I think it's different in this case. It was a product of its time, dealing with languages designed and used in its time. The concept of defining and applying design patterns based on Christopher Alexander's work was solid. The problem has always been that people didn't understand that these were examples for a specific world, and that other worlds would and should either have different patterns or those patterns would look different.
I think GoF is all right, when viewed as a book of gadgets. That is, if you have this problem, then consider this mechanism as a fix.
The problem is, people treat it like a "here's how to do OO design" book. It is not suited to that, and especially not suited to being the one and only OO design book that people read.
I guess this is my actual problem with it, or at least the way that it's been received. It implicitly posits that programming is a collection of gadgets. A gadget is a fine thing, when you have decided _what_ you want to do and are looking for a way to do it.
But a gadget-centric process, whether is patterns or microservices, constrains the design space to assemblies. and that a really small and clunky part of the space.
Actually, I think it's the other way around. Trashing the GoF is a sign of a blind trend follower. Someone who lauds them are bucking the trend and might have interesting things to say about it.
It's kind of the "barber pole" of fashion. Independent of the merits of the thing at hand (it may be GoF, a language, a library, Uncle Bob; even outside programming like research methods; outside science like word use and euphemisms etc), the in-crowd moves faster and arguing against a perceived popular thing can make you (feel/appear like) a trendsetter, a visionary.
It goes in cycles, once the contrarian position becomes established, reverting to the original becomes the new cool. The "it's good actually", or that meme where the dumb guy thinks simple thing X, the mediocre average guy thinks a loooong, elaborate sophisticated thing Y, and the wise guru thinks simple thing X again.

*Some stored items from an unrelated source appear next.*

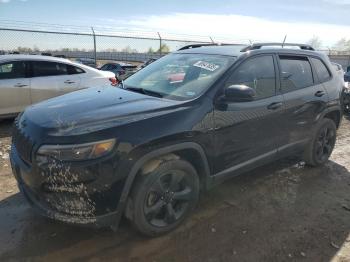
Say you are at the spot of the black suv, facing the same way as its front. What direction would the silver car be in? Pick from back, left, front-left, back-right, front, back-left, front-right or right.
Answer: right

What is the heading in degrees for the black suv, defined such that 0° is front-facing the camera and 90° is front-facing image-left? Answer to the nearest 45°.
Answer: approximately 45°

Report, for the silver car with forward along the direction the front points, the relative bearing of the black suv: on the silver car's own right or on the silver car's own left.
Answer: on the silver car's own left

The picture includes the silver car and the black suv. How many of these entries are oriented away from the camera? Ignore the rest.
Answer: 0

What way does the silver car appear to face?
to the viewer's left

GoF was long enough ago that if you're advocating for it, it seems dated, it seems you're either a novice or someone who came of age at that time and has not read anything new since. It's like someone suddenly discovering Kahneman and cognitive biases and argumentation fallacies and proselytizing on them. Regardless of the merits, culture has moved on, has digested it, built in the good parts, spat out the bad, and the zeitgeist is elsewhere.